◆ **Collected data**:
+===+

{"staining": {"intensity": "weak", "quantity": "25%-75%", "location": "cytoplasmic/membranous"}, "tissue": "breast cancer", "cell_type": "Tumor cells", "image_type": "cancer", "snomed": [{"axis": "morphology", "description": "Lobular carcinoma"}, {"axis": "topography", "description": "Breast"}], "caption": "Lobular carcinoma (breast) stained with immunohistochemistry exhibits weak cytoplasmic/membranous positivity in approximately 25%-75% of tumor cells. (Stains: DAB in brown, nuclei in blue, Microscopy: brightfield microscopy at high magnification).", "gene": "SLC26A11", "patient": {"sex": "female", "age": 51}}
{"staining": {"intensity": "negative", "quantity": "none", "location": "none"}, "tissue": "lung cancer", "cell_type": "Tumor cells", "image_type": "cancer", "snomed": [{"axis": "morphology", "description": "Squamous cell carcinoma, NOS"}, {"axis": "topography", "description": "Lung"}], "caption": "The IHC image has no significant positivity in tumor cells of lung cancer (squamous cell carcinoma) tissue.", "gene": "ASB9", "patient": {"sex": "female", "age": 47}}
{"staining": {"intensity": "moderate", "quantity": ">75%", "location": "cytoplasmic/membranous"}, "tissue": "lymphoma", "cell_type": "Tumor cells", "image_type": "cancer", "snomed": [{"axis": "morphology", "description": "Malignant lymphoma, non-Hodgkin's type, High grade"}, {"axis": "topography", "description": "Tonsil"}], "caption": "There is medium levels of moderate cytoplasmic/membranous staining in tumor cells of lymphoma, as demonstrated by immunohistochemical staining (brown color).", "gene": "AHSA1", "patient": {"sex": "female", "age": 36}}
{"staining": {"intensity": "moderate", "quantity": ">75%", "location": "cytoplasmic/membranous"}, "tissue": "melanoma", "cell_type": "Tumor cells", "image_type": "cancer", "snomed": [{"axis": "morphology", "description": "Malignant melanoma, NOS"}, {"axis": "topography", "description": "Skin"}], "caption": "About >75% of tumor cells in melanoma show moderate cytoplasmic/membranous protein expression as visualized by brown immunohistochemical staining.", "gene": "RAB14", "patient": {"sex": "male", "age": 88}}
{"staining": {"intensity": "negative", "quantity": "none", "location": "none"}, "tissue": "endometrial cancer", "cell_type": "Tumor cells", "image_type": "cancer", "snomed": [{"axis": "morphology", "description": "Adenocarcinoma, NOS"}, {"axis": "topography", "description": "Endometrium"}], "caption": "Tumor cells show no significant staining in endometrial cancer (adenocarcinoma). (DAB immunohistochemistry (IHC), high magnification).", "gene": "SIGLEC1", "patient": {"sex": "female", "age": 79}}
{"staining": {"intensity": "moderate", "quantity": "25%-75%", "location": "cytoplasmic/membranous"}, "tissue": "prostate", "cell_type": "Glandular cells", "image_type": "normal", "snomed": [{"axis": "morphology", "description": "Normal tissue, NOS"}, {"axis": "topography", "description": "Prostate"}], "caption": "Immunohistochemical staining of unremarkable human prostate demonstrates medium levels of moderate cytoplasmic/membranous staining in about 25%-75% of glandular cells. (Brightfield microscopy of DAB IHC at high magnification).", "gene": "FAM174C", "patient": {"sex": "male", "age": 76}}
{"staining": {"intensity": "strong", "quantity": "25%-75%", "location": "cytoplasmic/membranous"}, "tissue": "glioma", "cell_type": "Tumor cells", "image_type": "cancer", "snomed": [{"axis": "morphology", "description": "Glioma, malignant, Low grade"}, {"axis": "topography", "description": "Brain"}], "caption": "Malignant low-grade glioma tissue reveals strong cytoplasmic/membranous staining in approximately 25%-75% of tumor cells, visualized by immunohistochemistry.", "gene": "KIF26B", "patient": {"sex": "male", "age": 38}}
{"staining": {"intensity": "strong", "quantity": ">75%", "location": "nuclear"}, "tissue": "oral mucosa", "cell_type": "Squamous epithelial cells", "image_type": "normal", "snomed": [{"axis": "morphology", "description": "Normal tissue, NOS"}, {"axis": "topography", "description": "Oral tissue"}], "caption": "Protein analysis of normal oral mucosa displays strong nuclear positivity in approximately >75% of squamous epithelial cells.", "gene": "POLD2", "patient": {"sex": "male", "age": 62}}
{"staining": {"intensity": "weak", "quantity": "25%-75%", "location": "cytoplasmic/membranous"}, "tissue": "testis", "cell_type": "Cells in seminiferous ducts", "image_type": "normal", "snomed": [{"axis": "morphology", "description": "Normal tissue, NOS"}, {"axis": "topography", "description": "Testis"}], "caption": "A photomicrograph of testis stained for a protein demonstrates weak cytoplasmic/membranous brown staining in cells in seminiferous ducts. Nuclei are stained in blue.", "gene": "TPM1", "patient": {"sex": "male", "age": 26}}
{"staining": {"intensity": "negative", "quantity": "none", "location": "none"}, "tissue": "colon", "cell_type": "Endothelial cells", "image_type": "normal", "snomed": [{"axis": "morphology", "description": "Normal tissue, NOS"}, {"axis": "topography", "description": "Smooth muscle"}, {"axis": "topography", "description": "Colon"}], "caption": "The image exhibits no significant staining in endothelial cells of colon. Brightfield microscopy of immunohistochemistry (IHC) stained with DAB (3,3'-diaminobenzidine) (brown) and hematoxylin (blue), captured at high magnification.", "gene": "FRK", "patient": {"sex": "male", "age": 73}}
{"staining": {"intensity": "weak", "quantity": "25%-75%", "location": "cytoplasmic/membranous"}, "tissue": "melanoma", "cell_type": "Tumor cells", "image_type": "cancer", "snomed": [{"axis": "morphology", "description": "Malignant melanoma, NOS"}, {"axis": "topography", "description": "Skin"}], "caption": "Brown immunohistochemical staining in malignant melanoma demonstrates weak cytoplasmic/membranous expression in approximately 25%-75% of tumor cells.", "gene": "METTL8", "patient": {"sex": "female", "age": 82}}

+===+

◆ **Task brief**:
Please restate every record shown above, word for word.

◆ **Solution to this task**:
{"staining": {"intensity": "weak", "quantity": "25%-75%", "location": "cytoplasmic/membranous"}, "tissue": "breast cancer", "cell_type": "Tumor cells", "image_type": "cancer", "snomed": [{"axis": "morphology", "description": "Lobular carcinoma"}, {"axis": "topography", "description": "Breast"}], "caption": "Lobular carcinoma (breast) stained with immunohistochemistry exhibits weak cytoplasmic/membranous positivity in approximately 25%-75% of tumor cells. (Stains: DAB in brown, nuclei in blue, Microscopy: brightfield microscopy at high magnification).", "gene": "SLC26A11", "patient": {"sex": "female", "age": 51}}
{"staining": {"intensity": "negative", "quantity": "none", "location": "none"}, "tissue": "lung cancer", "cell_type": "Tumor cells", "image_type": "cancer", "snomed": [{"axis": "morphology", "description": "Squamous cell carcinoma, NOS"}, {"axis": "topography", "description": "Lung"}], "caption": "The IHC image has no significant positivity in tumor cells of lung cancer (squamous cell carcinoma) tissue.", "gene": "ASB9", "patient": {"sex": "female", "age": 47}}
{"staining": {"intensity": "moderate", "quantity": ">75%", "location": "cytoplasmic/membranous"}, "tissue": "lymphoma", "cell_type": "Tumor cells", "image_type": "cancer", "snomed": [{"axis": "morphology", "description": "Malignant lymphoma, non-Hodgkin's type, High grade"}, {"axis": "topography", "description": "Tonsil"}], "caption": "There is medium levels of moderate cytoplasmic/membranous staining in tumor cells of lymphoma, as demonstrated by immunohistochemical staining (brown color).", "gene": "AHSA1", "patient": {"sex": "female", "age": 36}}
{"staining": {"intensity": "moderate", "quantity": ">75%", "location": "cytoplasmic/membranous"}, "tissue": "melanoma", "cell_type": "Tumor cells", "image_type": "cancer", "snomed": [{"axis": "morphology", "description": "Malignant melanoma, NOS"}, {"axis": "topography", "description": "Skin"}], "caption": "About >75% of tumor cells in melanoma show moderate cytoplasmic/membranous protein expression as visualized by brown immunohistochemical staining.", "gene": "RAB14", "patient": {"sex": "male", "age": 88}}
{"staining": {"intensity": "negative", "quantity": "none", "location": "none"}, "tissue": "endometrial cancer", "cell_type": "Tumor cells", "image_type": "cancer", "snomed": [{"axis": "morphology", "description": "Adenocarcinoma, NOS"}, {"axis": "topography", "description": "Endometrium"}], "caption": "Tumor cells show no significant staining in endometrial cancer (adenocarcinoma). (DAB immunohistochemistry (IHC), high magnification).", "gene": "SIGLEC1", "patient": {"sex": "female", "age": 79}}
{"staining": {"intensity": "moderate", "quantity": "25%-75%", "location": "cytoplasmic/membranous"}, "tissue": "prostate", "cell_type": "Glandular cells", "image_type": "normal", "snomed": [{"axis": "morphology", "description": "Normal tissue, NOS"}, {"axis": "topography", "description": "Prostate"}], "caption": "Immunohistochemical staining of unremarkable human prostate demonstrates medium levels of moderate cytoplasmic/membranous staining in about 25%-75% of glandular cells. (Brightfield microscopy of DAB IHC at high magnification).", "gene": "FAM174C", "patient": {"sex": "male", "age": 76}}
{"staining": {"intensity": "strong", "quantity": "25%-75%", "location": "cytoplasmic/membranous"}, "tissue": "glioma", "cell_type": "Tumor cells", "image_type": "cancer", "snomed": [{"axis": "morphology", "description": "Glioma, malignant, Low grade"}, {"axis": "topography", "description": "Brain"}], "caption": "Malignant low-grade glioma tissue reveals strong cytoplasmic/membranous staining in approximately 25%-75% of tumor cells, visualized by immunohistochemistry.", "gene": "KIF26B", "patient": {"sex": "male", "age": 38}}
{"staining": {"intensity": "strong", "quantity": ">75%", "location": "nuclear"}, "tissue": "oral mucosa", "cell_type": "Squamous epithelial cells", "image_type": "normal", "snomed": [{"axis": "morphology", "description": "Normal tissue, NOS"}, {"axis": "topography", "description": "Oral tissue"}], "caption": "Protein analysis of normal oral mucosa displays strong nuclear positivity in approximately >75% of squamous epithelial cells.", "gene": "POLD2", "patient": {"sex": "male", "age": 62}}
{"staining": {"intensity": "weak", "quantity": "25%-75%", "location": "cytoplasmic/membranous"}, "tissue": "testis", "cell_type": "Cells in seminiferous ducts", "image_type": "normal", "snomed": [{"axis": "morphology", "description": "Normal tissue, NOS"}, {"axis": "topography", "description": "Testis"}], "caption": "A photomicrograph of testis stained for a protein demonstrates weak cytoplasmic/membranous brown staining in cells in seminiferous ducts. Nuclei are stained in blue.", "gene": "TPM1", "patient": {"sex": "male", "age": 26}}
{"staining": {"intensity": "negative", "quantity": "none", "location": "none"}, "tissue": "colon", "cell_type": "Endothelial cells", "image_type": "normal", "snomed": [{"axis": "morphology", "description": "Normal tissue, NOS"}, {"axis": "topography", "description": "Smooth muscle"}, {"axis": "topography", "description": "Colon"}], "caption": "The image exhibits no significant staining in endothelial cells of colon. Brightfield microscopy of immunohistochemistry (IHC) stained with DAB (3,3'-diaminobenzidine) (brown) and hematoxylin (blue), captured at high magnification.", "gene": "FRK", "patient": {"sex": "male", "age": 73}}
{"staining": {"intensity": "weak", "quantity": "25%-75%", "location": "cytoplasmic/membranous"}, "tissue": "melanoma", "cell_type": "Tumor cells", "image_type": "cancer", "snomed": [{"axis": "morphology", "description": "Malignant melanoma, NOS"}, {"axis": "topography", "description": "Skin"}], "caption": "Brown immunohistochemical staining in malignant melanoma demonstrates weak cytoplasmic/membranous expression in approximately 25%-75% of tumor cells.", "gene": "METTL8", "patient": {"sex": "female", "age": 82}}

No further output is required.